A emancipação é entendida pela Modernidade como uma autodeterminação
por parte do Homem, de libertação da prisão da ignorância ou da subjugação
política que o conduzirá à liberdade. A formação é reconhecida como instrumento
que permitirá aos homens um correcto uso da razão e da liberdade. Também a Arte
se define segundo esta ideia de autonomia, reclamando independência face a todo
um conjunto de poderes (religioso, político, tradicional).
O conceito de universalidade faz também parte dos mais
refutados. A modernidade visa a abolição de fronteiras culturais, afirmando a
partilha de uma identidade comum a todos os homens, o que conduzirá ao
nascimento da ideia de Humanidade. Ambiciona-se, portanto, a criação de uma
noção de uma identidade comum supra-cultural. Promove-se um definitivo
alargamento do sujeito, indivisível pela diversidade cultural ou outra. No
domínio artístico, tal serve de fundamento para a defesa de que existirão
valores estéticos de carácter universal.

=-=-=

_Lista de tarefas_.
**a)** Reescreva o trecho do texto sobre a Modernidade entre "A emancipação é" e "(religioso, político, tradicional).", inclusive, trocando "liberdade" por "soberania".
**b)** Segundo o texto sobre a Modernidade, por que razão a modernidade leva ao nascimento da ideia de Humanidade? Responda em uma a três frases.

=-=-=

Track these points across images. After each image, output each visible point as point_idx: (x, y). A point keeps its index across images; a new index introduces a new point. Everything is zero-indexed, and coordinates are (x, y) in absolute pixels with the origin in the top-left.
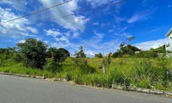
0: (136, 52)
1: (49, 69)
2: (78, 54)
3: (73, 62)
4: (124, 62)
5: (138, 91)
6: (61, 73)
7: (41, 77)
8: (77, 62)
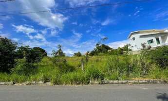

=-=-=

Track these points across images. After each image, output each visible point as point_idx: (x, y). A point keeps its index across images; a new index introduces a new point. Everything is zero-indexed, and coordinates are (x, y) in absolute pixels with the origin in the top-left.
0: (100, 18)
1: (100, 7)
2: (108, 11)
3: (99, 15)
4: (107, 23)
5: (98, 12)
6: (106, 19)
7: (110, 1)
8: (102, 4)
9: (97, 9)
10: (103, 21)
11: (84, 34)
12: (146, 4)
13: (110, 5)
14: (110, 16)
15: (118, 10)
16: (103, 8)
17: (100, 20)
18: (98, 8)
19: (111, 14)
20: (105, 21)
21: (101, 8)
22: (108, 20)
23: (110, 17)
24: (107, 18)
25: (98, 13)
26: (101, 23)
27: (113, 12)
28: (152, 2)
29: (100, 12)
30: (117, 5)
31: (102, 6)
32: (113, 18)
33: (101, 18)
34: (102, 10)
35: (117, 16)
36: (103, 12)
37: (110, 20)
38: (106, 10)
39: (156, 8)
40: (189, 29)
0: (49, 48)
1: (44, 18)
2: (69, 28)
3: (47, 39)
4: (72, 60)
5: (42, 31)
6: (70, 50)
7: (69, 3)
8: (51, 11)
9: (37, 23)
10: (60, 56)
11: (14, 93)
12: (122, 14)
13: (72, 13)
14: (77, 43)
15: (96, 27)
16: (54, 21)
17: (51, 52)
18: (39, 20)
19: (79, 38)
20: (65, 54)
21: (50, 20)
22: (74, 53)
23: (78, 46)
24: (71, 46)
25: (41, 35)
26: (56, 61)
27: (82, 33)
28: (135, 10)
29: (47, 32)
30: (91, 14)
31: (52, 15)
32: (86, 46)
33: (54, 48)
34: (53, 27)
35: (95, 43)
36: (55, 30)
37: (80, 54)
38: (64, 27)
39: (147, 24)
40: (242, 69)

=-=-=

_Soluções por tarefa_.
**a)**
A emancipação é entendida pela Modernidade como uma autodeterminação
por parte do Homem, de libertação da prisão da ignorância ou da subjugação
política que o conduzirá à soberania. A formação é reconhecida como instrumento
que permitirá aos homens um correcto uso da razão e da soberania. Também a Arte
se define segundo esta ideia de autonomia, reclamando independência face a todo
um conjunto de poderes (religioso, político, tradicional).

**b)** Porque a modernidade visa a abolição das fronteiras culturais e afirma a partilha de uma identidade comum a todos os homens. É essa afirmação que conduz ao nascimento da ideia de Humanidade.